[Data]
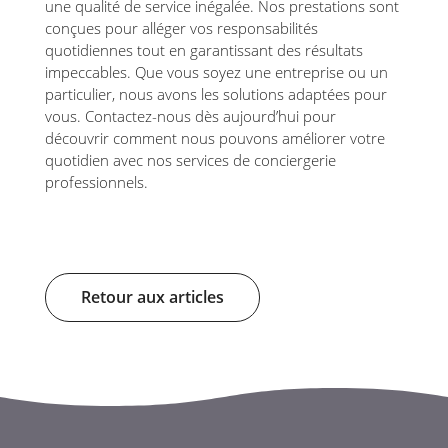
une qualité de service inégalée. Nos prestations sont
conçues pour alléger vos responsabilités
quotidiennes tout en garantissant des résultats
impeccables. Que vous soyez une entreprise ou un
particulier, nous avons les solutions adaptées pour
vous. Contactez-nous dès aujourd’hui pour
découvrir comment nous pouvons améliorer votre
quotidien avec nos services de conciergerie
professionnels.
Retour aux articles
[/Data]
• Written task
Looking at each line of the material above, tally those that hold the string "vous" and give only the total.

• Exercise response
2